A boy with a shotgun that shot only corks, and a Labrador retriever who did not retrieve. |
The yellow Lab's name was Misty. Dad got her cheap. She had been bred several times. He thought she might make a hunting dog. He was wrong. In his phrase, "She wouldn't retrieve hamburger."
He tried to train her, but Misty was just not interested. Maybe he was too impatient. Who knows?
On the other hand, she was sweet-tempered and never harmed anyone. She was an outdoor dog — Dad bought a set of plans and some sheets of plywood and built her that two-roomed doghouse, which was placed on the south side of the house with the inner room generously piled with straw — and she spent South Dakota winters out there. One summer she wandered off, and despite all the searching, was never found again.

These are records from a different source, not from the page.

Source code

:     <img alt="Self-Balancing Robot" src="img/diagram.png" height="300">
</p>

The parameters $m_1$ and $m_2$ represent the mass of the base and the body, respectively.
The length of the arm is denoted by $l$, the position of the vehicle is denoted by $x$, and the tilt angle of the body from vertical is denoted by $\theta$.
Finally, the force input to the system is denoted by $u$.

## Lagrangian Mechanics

The boy, well, he didn't know anything. When Misty followed him to school during first grade, he dragged her home again, then arrived at his classroom crying because he was tardy and embarassed.
The next year, Misty was replaced by Fritz the dachshund, litttermate of Dad's buddy's dog, who for some reason needed a home. Fifteen pounds of dog, but he weighed about sixty pounds in his own mind — which got him into trouble once or twice.
Nevertheless, Fritz went small-game hunting, camping, and backpacking. The month before the boy went off to college in Oregon, Fritz suffered a heart attack or something on a camping trip and never fully recoverered. After an interval, his condition worsened and he had to be put down; the boy never saw him again.
But he knew where Fritz's grave was on the Pike National Forest and visited it occasionally in future years.